--- START ---

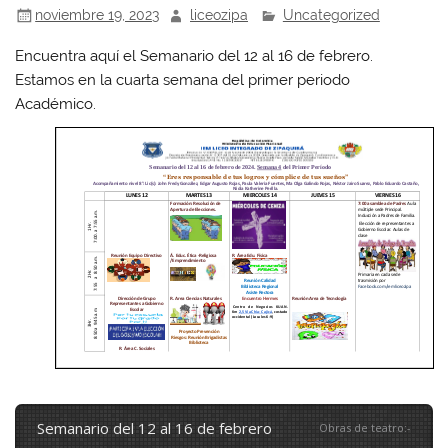
noviembre 19, 2023
liceozipa
Uncategorized
Encuentra aquí el Semanario del 12 al 16 de febrero.
Estamos en la cuarta semana del primer periodo
Académico.
semanario del 12 al 16 de febrero
Obras de teatro
:
-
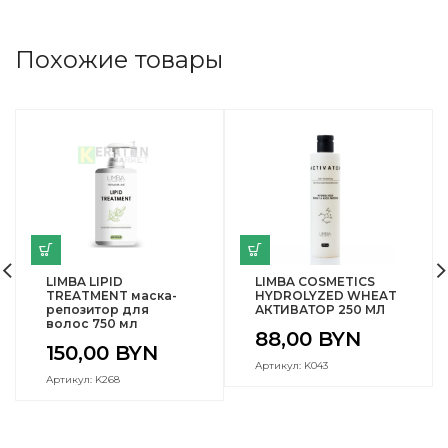
Похожие товары
LIMBA LIPID
LIMBA COSMETICS
TREATMENT маска-
HYDROLYZED WHEAT
репозитор для
АКТИВАТОР 250 МЛ
волос 750 мл
88,00
BYN
150,00
BYN
Артикул: K043
Артикул: K268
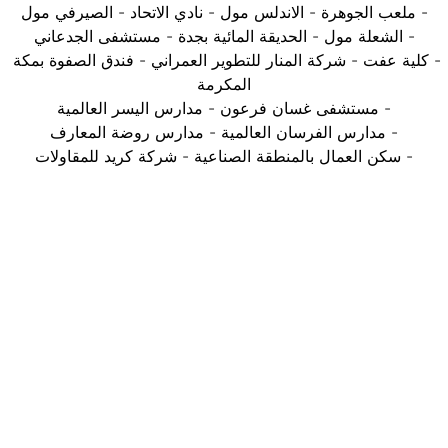
- ملعب الجوهرة - الاندلس مول - نادي الاتحاد - الصيرفي مول
- الشعلة مول - الحديقة المائية بجدة - مستشفى الجدعاني
- كلية عفت - شركة المنار للتطوير العمراني - فندق الصفوة بمكة 
المكرمة
- مستشفى غسان فرعون - مدارس اليسر العالمية
- مدارس الفرسان العالمية - مدارس روضة المعارف
- سكن العمال بالمنطقة الصناعية - شركة كريد للمقاولات
إن القيام بعمل جديد يجلب قوة جديدة.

--- END ---

Description of the task
Leaving out any pictures, write the records above out exactly as they are.

Exercise response
noviembre 19, 2023
liceozipa
Uncategorized
Encuentra aquí el Semanario del 12 al 16 de febrero.
Estamos en la cuarta semana del primer periodo
Académico.
semanario del 12 al 16 de febrero
Obras de teatro
:
-
Похожие товары
LIMBA LIPID
LIMBA COSMETICS
TREATMENT маска-
HYDROLYZED WHEAT
репозитор для
АКТИВАТОР 250 МЛ
волос 750 мл
88,00
BYN
150,00
BYN
Артикул: K043
Артикул: K268
- ملعب الجوهرة - الاندلس مول - نادي الاتحاد - الصيرفي مول
- الشعلة مول - الحديقة المائية بجدة - مستشفى الجدعاني
- كلية عفت - شركة المنار للتطوير العمراني - فندق الصفوة بمكة 
المكرمة
- مستشفى غسان فرعون - مدارس اليسر العالمية
- مدارس الفرسان العالمية - مدارس روضة المعارف
- سكن العمال بالمنطقة الصناعية - شركة كريد للمقاولات
إن القيام بعمل جديد يجلب قوة جديدة.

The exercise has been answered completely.